Input records:
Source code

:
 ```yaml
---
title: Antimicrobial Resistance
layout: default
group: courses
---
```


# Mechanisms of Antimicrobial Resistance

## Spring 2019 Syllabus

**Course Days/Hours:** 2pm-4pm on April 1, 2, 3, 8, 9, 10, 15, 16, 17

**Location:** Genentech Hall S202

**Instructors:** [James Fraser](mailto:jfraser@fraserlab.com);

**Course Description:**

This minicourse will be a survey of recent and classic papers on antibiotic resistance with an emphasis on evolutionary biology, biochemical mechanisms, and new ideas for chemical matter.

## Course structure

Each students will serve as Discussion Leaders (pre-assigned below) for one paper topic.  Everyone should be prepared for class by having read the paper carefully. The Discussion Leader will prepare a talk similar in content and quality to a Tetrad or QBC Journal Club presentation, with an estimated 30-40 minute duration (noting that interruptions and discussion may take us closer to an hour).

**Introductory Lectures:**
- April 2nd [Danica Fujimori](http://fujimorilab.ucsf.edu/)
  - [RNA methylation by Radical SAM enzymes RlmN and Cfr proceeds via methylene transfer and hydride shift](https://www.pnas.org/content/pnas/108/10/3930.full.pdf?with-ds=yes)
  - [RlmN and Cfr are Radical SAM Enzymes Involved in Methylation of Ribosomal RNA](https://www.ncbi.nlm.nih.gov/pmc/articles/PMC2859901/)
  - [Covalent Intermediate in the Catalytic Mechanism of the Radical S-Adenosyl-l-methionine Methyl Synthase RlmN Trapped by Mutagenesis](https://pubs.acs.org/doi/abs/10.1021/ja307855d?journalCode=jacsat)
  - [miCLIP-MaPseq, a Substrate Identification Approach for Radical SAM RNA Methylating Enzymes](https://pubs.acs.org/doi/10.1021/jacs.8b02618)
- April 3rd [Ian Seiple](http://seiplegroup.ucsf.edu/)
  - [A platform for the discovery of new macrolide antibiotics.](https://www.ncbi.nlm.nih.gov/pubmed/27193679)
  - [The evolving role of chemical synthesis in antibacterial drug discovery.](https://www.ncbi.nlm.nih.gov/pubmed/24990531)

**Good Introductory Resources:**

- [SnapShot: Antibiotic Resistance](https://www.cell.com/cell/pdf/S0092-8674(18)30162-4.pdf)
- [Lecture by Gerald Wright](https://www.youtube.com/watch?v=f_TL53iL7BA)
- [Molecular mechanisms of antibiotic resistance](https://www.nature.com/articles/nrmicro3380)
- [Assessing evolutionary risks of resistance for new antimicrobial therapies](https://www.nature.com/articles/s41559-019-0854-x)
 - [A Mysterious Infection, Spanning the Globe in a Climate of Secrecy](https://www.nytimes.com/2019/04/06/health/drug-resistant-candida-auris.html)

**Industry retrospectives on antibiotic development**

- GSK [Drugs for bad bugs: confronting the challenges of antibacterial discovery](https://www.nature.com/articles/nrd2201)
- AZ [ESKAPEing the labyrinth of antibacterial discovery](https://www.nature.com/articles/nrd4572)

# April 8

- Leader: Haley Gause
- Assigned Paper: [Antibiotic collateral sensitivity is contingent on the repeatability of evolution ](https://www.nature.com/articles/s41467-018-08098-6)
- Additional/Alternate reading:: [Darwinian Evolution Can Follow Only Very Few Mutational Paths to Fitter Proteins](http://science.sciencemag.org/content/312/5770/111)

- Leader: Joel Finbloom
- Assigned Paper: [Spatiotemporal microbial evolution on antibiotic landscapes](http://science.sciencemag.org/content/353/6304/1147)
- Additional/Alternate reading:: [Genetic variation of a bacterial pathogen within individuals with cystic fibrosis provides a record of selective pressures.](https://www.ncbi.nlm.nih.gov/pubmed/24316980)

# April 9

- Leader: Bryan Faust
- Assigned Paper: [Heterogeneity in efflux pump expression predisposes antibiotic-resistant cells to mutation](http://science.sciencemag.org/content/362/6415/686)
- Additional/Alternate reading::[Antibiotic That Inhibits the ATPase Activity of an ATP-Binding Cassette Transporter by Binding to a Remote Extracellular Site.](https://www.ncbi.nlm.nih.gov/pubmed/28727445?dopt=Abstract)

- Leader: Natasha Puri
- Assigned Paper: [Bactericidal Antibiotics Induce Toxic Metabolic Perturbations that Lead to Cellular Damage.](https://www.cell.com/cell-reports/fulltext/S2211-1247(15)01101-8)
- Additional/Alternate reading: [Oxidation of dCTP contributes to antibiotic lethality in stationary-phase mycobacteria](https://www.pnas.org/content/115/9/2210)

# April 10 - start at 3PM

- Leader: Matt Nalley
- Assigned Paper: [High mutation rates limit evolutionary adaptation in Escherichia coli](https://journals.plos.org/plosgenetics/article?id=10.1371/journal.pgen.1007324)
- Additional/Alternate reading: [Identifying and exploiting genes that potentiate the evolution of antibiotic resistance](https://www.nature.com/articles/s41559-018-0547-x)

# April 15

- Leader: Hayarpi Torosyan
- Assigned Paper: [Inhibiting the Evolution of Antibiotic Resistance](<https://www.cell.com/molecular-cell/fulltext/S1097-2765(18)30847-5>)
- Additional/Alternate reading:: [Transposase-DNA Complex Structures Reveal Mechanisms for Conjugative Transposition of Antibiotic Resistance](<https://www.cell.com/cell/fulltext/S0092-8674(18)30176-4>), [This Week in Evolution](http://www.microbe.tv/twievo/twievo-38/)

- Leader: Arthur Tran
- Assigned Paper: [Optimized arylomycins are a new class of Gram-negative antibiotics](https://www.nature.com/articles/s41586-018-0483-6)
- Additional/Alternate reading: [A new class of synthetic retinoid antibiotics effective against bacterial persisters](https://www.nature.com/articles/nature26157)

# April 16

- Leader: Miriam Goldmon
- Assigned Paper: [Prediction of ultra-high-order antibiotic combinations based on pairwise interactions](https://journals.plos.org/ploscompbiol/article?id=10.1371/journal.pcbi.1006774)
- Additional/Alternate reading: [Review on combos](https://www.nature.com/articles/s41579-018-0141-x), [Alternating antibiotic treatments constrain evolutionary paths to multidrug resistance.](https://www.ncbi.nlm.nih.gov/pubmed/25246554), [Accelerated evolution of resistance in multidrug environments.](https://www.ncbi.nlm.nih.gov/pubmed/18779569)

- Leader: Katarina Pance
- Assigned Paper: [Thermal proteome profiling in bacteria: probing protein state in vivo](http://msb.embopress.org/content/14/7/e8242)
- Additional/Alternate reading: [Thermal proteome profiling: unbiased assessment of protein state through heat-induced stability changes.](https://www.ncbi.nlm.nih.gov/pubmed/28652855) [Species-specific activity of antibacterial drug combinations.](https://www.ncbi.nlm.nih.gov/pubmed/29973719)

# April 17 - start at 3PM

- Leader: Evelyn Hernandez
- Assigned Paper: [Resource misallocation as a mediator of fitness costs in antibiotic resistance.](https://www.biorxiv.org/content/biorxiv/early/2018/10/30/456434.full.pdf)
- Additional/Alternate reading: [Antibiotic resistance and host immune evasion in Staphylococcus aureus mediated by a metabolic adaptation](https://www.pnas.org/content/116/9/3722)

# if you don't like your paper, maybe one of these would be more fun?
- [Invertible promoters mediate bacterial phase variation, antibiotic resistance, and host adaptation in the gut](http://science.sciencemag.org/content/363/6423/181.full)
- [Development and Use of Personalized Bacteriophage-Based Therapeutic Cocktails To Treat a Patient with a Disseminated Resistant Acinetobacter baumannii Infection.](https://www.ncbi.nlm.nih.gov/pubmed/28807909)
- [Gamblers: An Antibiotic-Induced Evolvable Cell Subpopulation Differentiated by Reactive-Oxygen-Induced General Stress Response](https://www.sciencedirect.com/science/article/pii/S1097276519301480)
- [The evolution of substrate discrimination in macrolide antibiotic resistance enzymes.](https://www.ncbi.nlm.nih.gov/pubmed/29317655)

Work order:
Exactly as they appear above, print all the entries.

Response for this exercise:
Source code

:
 ```yaml
---
title: Antimicrobial Resistance
layout: default
group: courses
---
```


# Mechanisms of Antimicrobial Resistance

## Spring 2019 Syllabus

**Course Days/Hours:** 2pm-4pm on April 1, 2, 3, 8, 9, 10, 15, 16, 17

**Location:** Genentech Hall S202

**Instructors:** [James Fraser](mailto:jfraser@fraserlab.com);

**Course Description:**

This minicourse will be a survey of recent and classic papers on antibiotic resistance with an emphasis on evolutionary biology, biochemical mechanisms, and new ideas for chemical matter.

## Course structure

Each students will serve as Discussion Leaders (pre-assigned below) for one paper topic.  Everyone should be prepared for class by having read the paper carefully. The Discussion Leader will prepare a talk similar in content and quality to a Tetrad or QBC Journal Club presentation, with an estimated 30-40 minute duration (noting that interruptions and discussion may take us closer to an hour).

**Introductory Lectures:**
- April 2nd [Danica Fujimori](http://fujimorilab.ucsf.edu/)
  - [RNA methylation by Radical SAM enzymes RlmN and Cfr proceeds via methylene transfer and hydride shift](https://www.pnas.org/content/pnas/108/10/3930.full.pdf?with-ds=yes)
  - [RlmN and Cfr are Radical SAM Enzymes Involved in Methylation of Ribosomal RNA](https://www.ncbi.nlm.nih.gov/pmc/articles/PMC2859901/)
  - [Covalent Intermediate in the Catalytic Mechanism of the Radical S-Adenosyl-l-methionine Methyl Synthase RlmN Trapped by Mutagenesis](https://pubs.acs.org/doi/abs/10.1021/ja307855d?journalCode=jacsat)
  - [miCLIP-MaPseq, a Substrate Identification Approach for Radical SAM RNA Methylating Enzymes](https://pubs.acs.org/doi/10.1021/jacs.8b02618)
- April 3rd [Ian Seiple](http://seiplegroup.ucsf.edu/)
  - [A platform for the discovery of new macrolide antibiotics.](https://www.ncbi.nlm.nih.gov/pubmed/27193679)
  - [The evolving role of chemical synthesis in antibacterial drug discovery.](https://www.ncbi.nlm.nih.gov/pubmed/24990531)

**Good Introductory Resources:**

- [SnapShot: Antibiotic Resistance](https://www.cell.com/cell/pdf/S0092-8674(18)30162-4.pdf)
- [Lecture by Gerald Wright](https://www.youtube.com/watch?v=f_TL53iL7BA)
- [Molecular mechanisms of antibiotic resistance](https://www.nature.com/articles/nrmicro3380)
- [Assessing evolutionary risks of resistance for new antimicrobial therapies](https://www.nature.com/articles/s41559-019-0854-x)
 - [A Mysterious Infection, Spanning the Globe in a Climate of Secrecy](https://www.nytimes.com/2019/04/06/health/drug-resistant-candida-auris.html)

**Industry retrospectives on antibiotic development**

- GSK [Drugs for bad bugs: confronting the challenges of antibacterial discovery](https://www.nature.com/articles/nrd2201)
- AZ [ESKAPEing the labyrinth of antibacterial discovery](https://www.nature.com/articles/nrd4572)

# April 8

- Leader: Haley Gause
- Assigned Paper: [Antibiotic collateral sensitivity is contingent on the repeatability of evolution ](https://www.nature.com/articles/s41467-018-08098-6)
- Additional/Alternate reading:: [Darwinian Evolution Can Follow Only Very Few Mutational Paths to Fitter Proteins](http://science.sciencemag.org/content/312/5770/111)

- Leader: Joel Finbloom
- Assigned Paper: [Spatiotemporal microbial evolution on antibiotic landscapes](http://science.sciencemag.org/content/353/6304/1147)
- Additional/Alternate reading:: [Genetic variation of a bacterial pathogen within individuals with cystic fibrosis provides a record of selective pressures.](https://www.ncbi.nlm.nih.gov/pubmed/24316980)

# April 9

- Leader: Bryan Faust
- Assigned Paper: [Heterogeneity in efflux pump expression predisposes antibiotic-resistant cells to mutation](http://science.sciencemag.org/content/362/6415/686)
- Additional/Alternate reading::[Antibiotic That Inhibits the ATPase Activity of an ATP-Binding Cassette Transporter by Binding to a Remote Extracellular Site.](https://www.ncbi.nlm.nih.gov/pubmed/28727445?dopt=Abstract)

- Leader: Natasha Puri
- Assigned Paper: [Bactericidal Antibiotics Induce Toxic Metabolic Perturbations that Lead to Cellular Damage.](https://www.cell.com/cell-reports/fulltext/S2211-1247(15)01101-8)
- Additional/Alternate reading: [Oxidation of dCTP contributes to antibiotic lethality in stationary-phase mycobacteria](https://www.pnas.org/content/115/9/2210)

# April 10 - start at 3PM

- Leader: Matt Nalley
- Assigned Paper: [High mutation rates limit evolutionary adaptation in Escherichia coli](https://journals.plos.org/plosgenetics/article?id=10.1371/journal.pgen.1007324)
- Additional/Alternate reading: [Identifying and exploiting genes that potentiate the evolution of antibiotic resistance](https://www.nature.com/articles/s41559-018-0547-x)

# April 15

- Leader: Hayarpi Torosyan
- Assigned Paper: [Inhibiting the Evolution of Antibiotic Resistance](<https://www.cell.com/molecular-cell/fulltext/S1097-2765(18)30847-5>)
- Additional/Alternate reading:: [Transposase-DNA Complex Structures Reveal Mechanisms for Conjugative Transposition of Antibiotic Resistance](<https://www.cell.com/cell/fulltext/S0092-8674(18)30176-4>), [This Week in Evolution](http://www.microbe.tv/twievo/twievo-38/)

- Leader: Arthur Tran
- Assigned Paper: [Optimized arylomycins are a new class of Gram-negative antibiotics](https://www.nature.com/articles/s41586-018-0483-6)
- Additional/Alternate reading: [A new class of synthetic retinoid antibiotics effective against bacterial persisters](https://www.nature.com/articles/nature26157)

# April 16

- Leader: Miriam Goldmon
- Assigned Paper: [Prediction of ultra-high-order antibiotic combinations based on pairwise interactions](https://journals.plos.org/ploscompbiol/article?id=10.1371/journal.pcbi.1006774)
- Additional/Alternate reading: [Review on combos](https://www.nature.com/articles/s41579-018-0141-x), [Alternating antibiotic treatments constrain evolutionary paths to multidrug resistance.](https://www.ncbi.nlm.nih.gov/pubmed/25246554), [Accelerated evolution of resistance in multidrug environments.](https://www.ncbi.nlm.nih.gov/pubmed/18779569)

- Leader: Katarina Pance
- Assigned Paper: [Thermal proteome profiling in bacteria: probing protein state in vivo](http://msb.embopress.org/content/14/7/e8242)
- Additional/Alternate reading: [Thermal proteome profiling: unbiased assessment of protein state through heat-induced stability changes.](https://www.ncbi.nlm.nih.gov/pubmed/28652855) [Species-specific activity of antibacterial drug combinations.](https://www.ncbi.nlm.nih.gov/pubmed/29973719)

# April 17 - start at 3PM

- Leader: Evelyn Hernandez
- Assigned Paper: [Resource misallocation as a mediator of fitness costs in antibiotic resistance.](https://www.biorxiv.org/content/biorxiv/early/2018/10/30/456434.full.pdf)
- Additional/Alternate reading: [Antibiotic resistance and host immune evasion in Staphylococcus aureus mediated by a metabolic adaptation](https://www.pnas.org/content/116/9/3722)

# if you don't like your paper, maybe one of these would be more fun?
- [Invertible promoters mediate bacterial phase variation, antibiotic resistance, and host adaptation in the gut](http://science.sciencemag.org/content/363/6423/181.full)
- [Development and Use of Personalized Bacteriophage-Based Therapeutic Cocktails To Treat a Patient with a Disseminated Resistant Acinetobacter baumannii Infection.](https://www.ncbi.nlm.nih.gov/pubmed/28807909)
- [Gamblers: An Antibiotic-Induced Evolvable Cell Subpopulation Differentiated by Reactive-Oxygen-Induced General Stress Response](https://www.sciencedirect.com/science/article/pii/S1097276519301480)
- [The evolution of substrate discrimination in macrolide antibiotic resistance enzymes.](https://www.ncbi.nlm.nih.gov/pubmed/29317655)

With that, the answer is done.